After a hard day exploring the mountains and slopes of a hiking trail, there’s nothing better than a warm and nutritious meal—something to ease the aches and pains before sleeping or share with others while relaxing and enjoying the views.
Backcountry Wok, a Canada-based startup comprised of “avid campers and environmental scientists,” said it became frustrated by the lack of eco-friendly and culinarily diverse options for lightweight, easy-to-prepare camping food.
“The dehydrated foods on the market are usually packaged in layers of plastic and aluminium waste, and often feature the same variation of pasta or chili, filled with too much salt and preservatives,” Backcountry Wok writes in a Kickstarter page.
“It’s no wonder dehydrated foods have such a bad reputation.”
So, the team created a range of dietitian-approved, dehydrated camping food, rooted in other cultures and encased in compostable packaging. These include:
- Bibimbap (Korean fried rice with vegetables and red pepper sauce);
- ‘Original’ fried rice, using carrots, aubergine and soya puffs
- A sweet and spicy Thai green curry with rice.
Users simply add boiling water directly into the bag, seal it and wait for 20 minutes, then enjoy the food directly from the bag.
The products are 100 percent vegan, produced in portions large enough to be shared and made with vegetable produce from retailers that “might otherwise go to waste.”
Backcountry Wok was founded by Melanie Ang, a self-defined “huge outdoorsy person” who has a degree in marine biology and works for Parks Canada in the Rocky Mountains.
“Whether it would be for school, work or fun, I pretty much spend all my time in the outdoors,” Ang writes on the Kickstarter page. “I ate a lot of dehydrated meals and I was always so frustrated with all the plastic packaging waste from the meals I bought.
“On top of that, I wanted to eat nutritious and multicultural food that I regularly cooked at home in the outdoors. That was really the inspiration behind our Asian inspired recipes.”

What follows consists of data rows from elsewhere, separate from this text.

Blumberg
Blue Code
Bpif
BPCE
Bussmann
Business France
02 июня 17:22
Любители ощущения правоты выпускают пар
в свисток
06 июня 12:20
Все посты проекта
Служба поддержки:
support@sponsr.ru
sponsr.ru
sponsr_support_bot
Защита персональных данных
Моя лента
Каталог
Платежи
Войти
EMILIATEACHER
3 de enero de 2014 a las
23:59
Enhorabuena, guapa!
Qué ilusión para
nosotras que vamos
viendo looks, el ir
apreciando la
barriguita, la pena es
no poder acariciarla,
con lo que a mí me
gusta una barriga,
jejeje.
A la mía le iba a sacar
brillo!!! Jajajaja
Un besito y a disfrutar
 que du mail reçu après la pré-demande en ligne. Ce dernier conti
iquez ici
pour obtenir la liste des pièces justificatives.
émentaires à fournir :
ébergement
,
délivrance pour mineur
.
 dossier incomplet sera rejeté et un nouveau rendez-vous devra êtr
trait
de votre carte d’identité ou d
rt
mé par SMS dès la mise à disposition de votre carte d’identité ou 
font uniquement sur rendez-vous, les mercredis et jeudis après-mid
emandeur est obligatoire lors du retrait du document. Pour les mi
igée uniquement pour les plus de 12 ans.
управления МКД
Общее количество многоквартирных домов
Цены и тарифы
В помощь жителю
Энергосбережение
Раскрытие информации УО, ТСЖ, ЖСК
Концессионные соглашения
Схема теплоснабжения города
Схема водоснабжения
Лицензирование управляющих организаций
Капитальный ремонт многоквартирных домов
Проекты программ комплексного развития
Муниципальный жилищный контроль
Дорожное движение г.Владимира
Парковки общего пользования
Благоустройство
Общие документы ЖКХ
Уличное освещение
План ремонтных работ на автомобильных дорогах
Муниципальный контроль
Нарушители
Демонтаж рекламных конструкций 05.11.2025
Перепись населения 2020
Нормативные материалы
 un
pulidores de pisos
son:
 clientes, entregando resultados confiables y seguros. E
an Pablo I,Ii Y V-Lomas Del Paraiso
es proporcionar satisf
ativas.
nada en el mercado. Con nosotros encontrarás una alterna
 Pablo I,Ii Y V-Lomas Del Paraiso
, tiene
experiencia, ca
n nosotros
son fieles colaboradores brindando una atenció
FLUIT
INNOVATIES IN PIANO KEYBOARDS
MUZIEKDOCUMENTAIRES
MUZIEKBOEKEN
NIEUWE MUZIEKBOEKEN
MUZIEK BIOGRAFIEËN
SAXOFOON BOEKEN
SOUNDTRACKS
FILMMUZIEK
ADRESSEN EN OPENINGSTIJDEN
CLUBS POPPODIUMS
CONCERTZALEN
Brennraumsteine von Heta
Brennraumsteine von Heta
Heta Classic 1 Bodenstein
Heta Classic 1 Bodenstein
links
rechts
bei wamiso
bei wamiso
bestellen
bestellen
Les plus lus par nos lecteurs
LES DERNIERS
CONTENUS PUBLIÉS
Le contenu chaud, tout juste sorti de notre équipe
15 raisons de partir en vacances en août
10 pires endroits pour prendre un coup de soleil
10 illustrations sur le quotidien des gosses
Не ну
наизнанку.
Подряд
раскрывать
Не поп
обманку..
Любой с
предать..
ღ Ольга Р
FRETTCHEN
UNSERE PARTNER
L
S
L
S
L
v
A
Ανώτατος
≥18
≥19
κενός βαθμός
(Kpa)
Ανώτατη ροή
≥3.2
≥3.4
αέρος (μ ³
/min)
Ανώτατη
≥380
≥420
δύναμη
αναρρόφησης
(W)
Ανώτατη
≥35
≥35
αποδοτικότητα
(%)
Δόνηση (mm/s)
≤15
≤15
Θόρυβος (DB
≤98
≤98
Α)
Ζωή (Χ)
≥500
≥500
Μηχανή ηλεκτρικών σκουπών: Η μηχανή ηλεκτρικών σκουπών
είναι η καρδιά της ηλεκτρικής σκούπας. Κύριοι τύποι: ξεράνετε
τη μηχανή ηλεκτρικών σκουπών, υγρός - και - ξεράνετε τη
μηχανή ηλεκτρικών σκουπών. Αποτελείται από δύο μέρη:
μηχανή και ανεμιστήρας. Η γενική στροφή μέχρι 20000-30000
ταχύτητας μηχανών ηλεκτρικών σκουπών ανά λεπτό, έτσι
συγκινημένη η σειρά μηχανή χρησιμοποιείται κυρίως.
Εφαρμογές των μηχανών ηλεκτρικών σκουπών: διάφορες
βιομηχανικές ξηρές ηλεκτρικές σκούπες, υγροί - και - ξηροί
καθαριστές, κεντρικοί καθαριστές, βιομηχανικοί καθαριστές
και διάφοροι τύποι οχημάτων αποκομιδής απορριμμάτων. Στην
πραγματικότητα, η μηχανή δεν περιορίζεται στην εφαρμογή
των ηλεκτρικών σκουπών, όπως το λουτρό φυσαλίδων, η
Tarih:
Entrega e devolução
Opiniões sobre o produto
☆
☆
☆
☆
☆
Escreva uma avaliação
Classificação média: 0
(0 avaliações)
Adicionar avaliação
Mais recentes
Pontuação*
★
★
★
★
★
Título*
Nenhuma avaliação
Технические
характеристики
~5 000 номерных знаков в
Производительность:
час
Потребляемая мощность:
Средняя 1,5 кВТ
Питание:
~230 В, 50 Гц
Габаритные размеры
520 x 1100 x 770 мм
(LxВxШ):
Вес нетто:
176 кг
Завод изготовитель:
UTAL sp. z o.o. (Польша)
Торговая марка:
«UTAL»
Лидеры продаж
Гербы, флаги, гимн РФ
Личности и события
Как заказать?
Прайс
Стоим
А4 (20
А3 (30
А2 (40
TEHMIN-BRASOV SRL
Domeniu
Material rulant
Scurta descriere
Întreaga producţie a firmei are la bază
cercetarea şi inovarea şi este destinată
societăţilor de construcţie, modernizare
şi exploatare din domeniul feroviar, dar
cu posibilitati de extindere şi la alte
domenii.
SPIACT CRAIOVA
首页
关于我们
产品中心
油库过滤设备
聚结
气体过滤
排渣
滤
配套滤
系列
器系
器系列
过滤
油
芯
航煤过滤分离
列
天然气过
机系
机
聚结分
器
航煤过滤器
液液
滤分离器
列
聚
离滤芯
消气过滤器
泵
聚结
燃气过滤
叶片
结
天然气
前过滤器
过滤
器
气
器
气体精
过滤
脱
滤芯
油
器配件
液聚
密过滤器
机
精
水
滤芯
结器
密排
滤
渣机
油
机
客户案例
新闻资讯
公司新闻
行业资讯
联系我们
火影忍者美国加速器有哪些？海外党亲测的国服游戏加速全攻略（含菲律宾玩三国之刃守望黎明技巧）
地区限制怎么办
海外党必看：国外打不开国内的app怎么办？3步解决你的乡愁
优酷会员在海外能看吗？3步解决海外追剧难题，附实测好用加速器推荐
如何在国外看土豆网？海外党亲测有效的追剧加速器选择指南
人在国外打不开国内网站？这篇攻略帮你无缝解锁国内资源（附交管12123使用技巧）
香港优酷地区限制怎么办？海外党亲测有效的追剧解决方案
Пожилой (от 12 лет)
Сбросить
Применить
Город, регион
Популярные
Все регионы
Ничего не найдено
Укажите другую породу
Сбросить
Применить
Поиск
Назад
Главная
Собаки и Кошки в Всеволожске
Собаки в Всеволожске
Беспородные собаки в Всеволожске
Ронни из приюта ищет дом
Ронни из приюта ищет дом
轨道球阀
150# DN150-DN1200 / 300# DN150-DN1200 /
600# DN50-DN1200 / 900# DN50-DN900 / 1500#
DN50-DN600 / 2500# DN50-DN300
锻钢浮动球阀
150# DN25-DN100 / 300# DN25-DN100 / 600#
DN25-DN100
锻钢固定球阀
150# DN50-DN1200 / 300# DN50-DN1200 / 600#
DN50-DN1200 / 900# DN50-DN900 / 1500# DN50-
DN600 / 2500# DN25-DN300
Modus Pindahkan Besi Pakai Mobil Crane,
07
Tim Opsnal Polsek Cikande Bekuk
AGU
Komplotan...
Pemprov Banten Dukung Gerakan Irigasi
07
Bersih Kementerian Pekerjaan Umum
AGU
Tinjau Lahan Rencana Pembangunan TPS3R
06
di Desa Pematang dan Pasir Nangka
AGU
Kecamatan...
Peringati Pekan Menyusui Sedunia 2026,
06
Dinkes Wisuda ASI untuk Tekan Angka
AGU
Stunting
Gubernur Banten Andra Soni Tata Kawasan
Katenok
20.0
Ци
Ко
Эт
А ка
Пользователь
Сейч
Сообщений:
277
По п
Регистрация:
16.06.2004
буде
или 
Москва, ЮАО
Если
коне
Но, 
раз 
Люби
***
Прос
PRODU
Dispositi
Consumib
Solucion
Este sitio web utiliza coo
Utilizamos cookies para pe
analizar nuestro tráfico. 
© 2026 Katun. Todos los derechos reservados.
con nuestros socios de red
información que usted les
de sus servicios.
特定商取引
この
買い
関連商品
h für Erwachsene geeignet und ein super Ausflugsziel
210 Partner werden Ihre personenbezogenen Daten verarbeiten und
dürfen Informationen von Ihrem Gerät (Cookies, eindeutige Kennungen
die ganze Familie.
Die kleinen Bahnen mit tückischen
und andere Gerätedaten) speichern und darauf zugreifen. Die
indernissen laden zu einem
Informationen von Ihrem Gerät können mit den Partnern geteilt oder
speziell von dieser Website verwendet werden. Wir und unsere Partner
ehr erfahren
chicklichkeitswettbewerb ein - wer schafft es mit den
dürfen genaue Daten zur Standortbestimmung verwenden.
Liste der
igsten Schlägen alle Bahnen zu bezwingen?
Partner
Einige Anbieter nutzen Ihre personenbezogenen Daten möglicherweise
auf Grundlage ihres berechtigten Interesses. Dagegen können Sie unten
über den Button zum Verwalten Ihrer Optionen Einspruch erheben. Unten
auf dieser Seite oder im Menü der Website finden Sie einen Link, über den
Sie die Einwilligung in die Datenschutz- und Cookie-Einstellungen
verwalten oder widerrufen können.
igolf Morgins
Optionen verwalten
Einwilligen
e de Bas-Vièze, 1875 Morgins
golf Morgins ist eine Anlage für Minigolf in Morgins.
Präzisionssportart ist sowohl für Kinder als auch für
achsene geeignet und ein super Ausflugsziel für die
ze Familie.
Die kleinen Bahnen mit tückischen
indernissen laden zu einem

She began cooking and dehydrating her own meals for backpacking trips in 2017, gradually growing Backcountry Wok into a fully functioning company as the food and ideas were shared with the campers, climbers, canoeists and fishers she met on the trails. The company now comprises marketer Ruya Rangara, finance lead Melvin Ang, and photographer Jan Johannus.
Leave no trace
In keeping with hiking principles, Backcountry Wok says it lives by the mantra “Leave No Trace”—designing its bags to be compostable in a variety of situations. Nevertheless, it encourages customers to take their food bags back with them after use, as they can take up to 400 days to decompose if left on the trails.
The Kickstarter campaign for $7,000 Canadian dollars ($5,300)—which is to purchase more industrial-grade dehydrators and slicing and sealing kitchen equipment—closes in mid-August. But, the company has already raised the necessary funds from 130 backers, offering rewards including a rising number of dehydrated meals, specially produced bamboo cutlery and even a zero-waste camping food guide.
“Backcountry Wok has been tested from coast to coast in Canada’s elements from coastal trails, to the Rocky Mountains, to canoe and lack country,” the company adds. “It’s kept us warm on -30C winter camping nights and lifted our spirits after a day of summer peak bagging.”